Homeostatic Remodeling of Mammalian Membranes in Response to Dietary Lipid Perturbations is Essential for Cellular Fitness

Abstract

A major fraction of cellular bioactivity occurs at membranes, with the lipidic matrix constituting a functional, dynamic interface that actively regulates protein activity and cell physiology. Proper membrane functionality requires maintenance of a narrow range of physical properties under challenge from external inputs. The most prominent example of such maintenance is homeostatic adaptation of membrane properties to temperature variation, a fundamental and ubiquitous design feature in ectothermic organisms. However, such responsive membrane adaptation has not been widely investigated in homeotherms.
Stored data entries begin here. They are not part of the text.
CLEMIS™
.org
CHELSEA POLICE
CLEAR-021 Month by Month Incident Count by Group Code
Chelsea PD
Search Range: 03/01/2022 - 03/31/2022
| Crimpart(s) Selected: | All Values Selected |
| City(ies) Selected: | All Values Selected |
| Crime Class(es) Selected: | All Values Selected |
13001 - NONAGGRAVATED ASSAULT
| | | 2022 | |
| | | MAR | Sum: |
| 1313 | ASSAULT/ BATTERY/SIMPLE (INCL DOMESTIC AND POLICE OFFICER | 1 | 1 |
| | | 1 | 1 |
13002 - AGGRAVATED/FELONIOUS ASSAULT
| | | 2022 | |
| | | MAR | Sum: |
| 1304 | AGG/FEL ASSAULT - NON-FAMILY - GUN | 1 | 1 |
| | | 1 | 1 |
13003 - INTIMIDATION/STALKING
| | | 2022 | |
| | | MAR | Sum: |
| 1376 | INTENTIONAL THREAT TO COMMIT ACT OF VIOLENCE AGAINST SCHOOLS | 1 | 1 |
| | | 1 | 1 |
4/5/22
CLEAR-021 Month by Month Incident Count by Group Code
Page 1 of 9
Here, we report that challenging mammalian membrane homeostasis by dietary lipid inputs leads to robust lipidomic remodeling to maintain membrane physical properties. Specifically, supplementation with polyunsaturated fatty acids (PUFAs) leads to rapid and extensive incorporation of the exogenous fats into membrane lipids, inducing a reduction in membrane packing. These effects are rapidly compensated for by upregulation of saturated lipids and cholesterol, via activation of the mammalian sterol regulatory machinery, specifically SREBP pathway, resulting in recovery of membrane fluidity. Inhibition of membrane remodeling results in decreased cellular fitness when membrane homeostasis is challenged by dietary PUFAs. These results reveal a mammalian mechanism for homeostatic membrane remodeling - analogous to homeoviscious adaptation in poikilotherms - wherein cells remodel their membrane lipidomes in response to dietary lipid inputs in order to maintain functional membrane phenotypes.